Counsel for the respondent advised the Board that the only persons employed by the respondent at the building in question in addition to the three cleaners named in the list of employees filed by the respondent, are the resident manager and a person who relieves the resident manager. As in the case of the building at 2170 Sherobee Road (for which a certificate was granted by the Board in May of 1978 in the aforementioned decision), maintenance is performed by a "roving crew" who divide their working time in varying degrees among a number of buildings managed by the respondent in accordance with the varying requirements which exist from time to time. Landscaping work is contracted out and there has never been a lifeguard employed at the premises in question.
Having regard to all of the circumstances, the Board is of the view that it should accept the agreement of the parties with respect to the bargaining unit in the present case. The parties have placed reasonable reliance upon the Board's previous decision (Kane/f Properties Limited, supra) in which it found to be appropriate, for a workplace located nearby the workplace affected by this application and substantially similar to it in all material respects, a bargaining unit which is virtually identical to the bargaining unit to which the parties have agreed in the instant case. Moreover, unlike the hospital industry in which potential and actual fragmentation created a distinct need for bargaining unit descriptions which would avoid a multiplicity of bargaining units (see, for example, Stratford General Hospital, [1976] OLRB Rep. Sept 459), there is no evidence that any such fragmentation has occurred in the "property management" industry. The information before the Board indicates that fragmentation has not occurred and that the "cleaning" and "cleaning and maintenance" certificates which the Board has granted to the applicant have resulted in viable collective bargaining relationships. Thus, the Board is of the view that it is appropriate for it to continue to accept such agreements with respect to bargaining units in this industry. (However, in the absence of such agreement, if cleaners and maintenance employees employed by an employer divide their time among several buildings in a municipality, the Board may conclude that cleaning staff based at only one or two of those buildings do not constitute an appropriate bargaining unit; see, for example, Zolty Holdings Limited, Board File No. 0030-81-R, dated June 24, 1981, as yet unreported, in which the Board found that the appropriate unit should include all employees of the employer engaged in cleaning and maintenance at the employer's buildings in Metropolitan Toronto.)
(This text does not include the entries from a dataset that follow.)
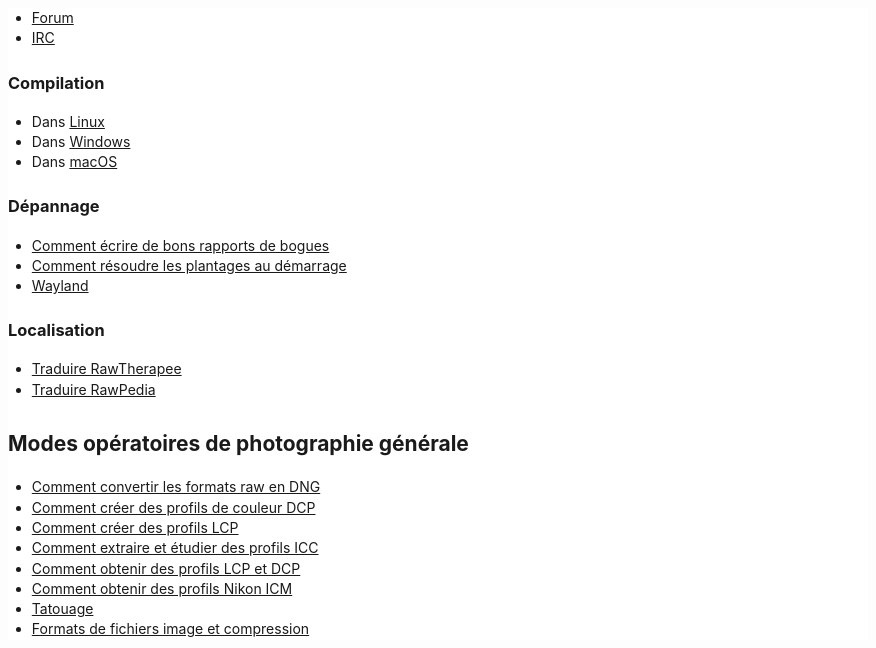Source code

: - [Forum](Forum/fr.md)
- [IRC](IRC/fr.md)

</div>

### Compilation

<div class="RP1columns">

- Dans [Linux](Linux/fr.md)
- Dans [Windows](Windows/fr.md)
- Dans [macOS](macOS/fr.md)

</div>

### Dépannage

<div class="RP1columns">

- [Comment écrire de bons rapports de
  bogues](How_to_write_useful_bug_reports/fr.md)
- [Comment résoudre les plantages au
  démarrage](How_to_fix_crashes_on_startup/fr.md)
- [Wayland](Wayland/fr.md)

</div>

### Localisation

<div class="RP1columns">

- [Traduire RawTherapee](Translating_RawTherapee/fr.md)
- [Traduire RawPedia](Translating_RawPedia/fr.md)

</div>
</div>

## Modes opératoires de photographie générale

<div class="container">
<div class="RP1columns">

- [Comment convertir les formats raw en
  DNG](How_to_convert_raw_formats_to_DNG/fr.md)
- [Comment créer des profils de couleur
  DCP](How_to_create_DCP_color_profiles/fr.md)
- [Comment créer des profils
  LCP](How_to_create_LCP_profiles/fr.md)
- [Comment extraire et étudier des profils
  ICC](How_to_extract_and_examine_ICC_profiles/fr.md)
- [Comment obtenir des profils LCP et
  DCP](How_to_get_LCP_and_DCP_profiles/fr.md)
- [Comment obtenir des profils Nikon
  ICM](How_to_get_Nikon_ICM_profiles/fr.md)
- [Tatouage](Watermarking/fr.md)
- [Formats de fichiers image et
  compression](Image_file_formats_and_compression/fr.md)

</div>
</div>
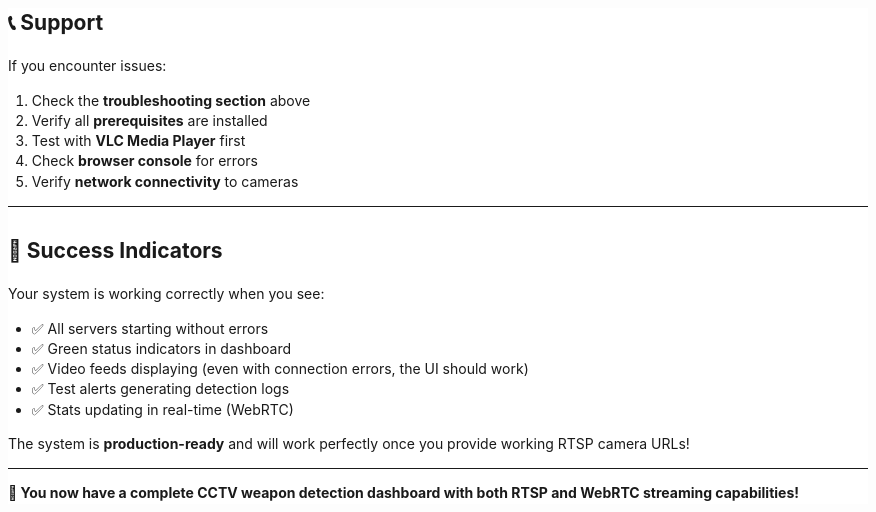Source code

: 
## 📞 Support

If you encounter issues:

1. Check the **troubleshooting section** above
2. Verify all **prerequisites** are installed
3. Test with **VLC Media Player** first
4. Check **browser console** for errors
5. Verify **network connectivity** to cameras

---

## 🎉 Success Indicators

Your system is working correctly when you see:

- ✅ All servers starting without errors
- ✅ Green status indicators in dashboard
- ✅ Video feeds displaying (even with connection errors, the UI should work)
- ✅ Test alerts generating detection logs
- ✅ Stats updating in real-time (WebRTC)

The system is **production-ready** and will work perfectly once you provide working RTSP camera URLs!

---

**🚀 You now have a complete CCTV weapon detection dashboard with both RTSP and WebRTC streaming capabilities!**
For the foregoing reasons, the Board, having regard to the agreement of the parties, finds that all employees of the respondent engaged in cleaning at 2211 Sherobee Road, Mississauga, Ontario, including resident superintendents, save and except resident managers, persons above the rank of resident manager, and office and clerical staff, constitute a unit of employees of the respondent appropriate for collective bargaining.
A certificate will issue to the applicant.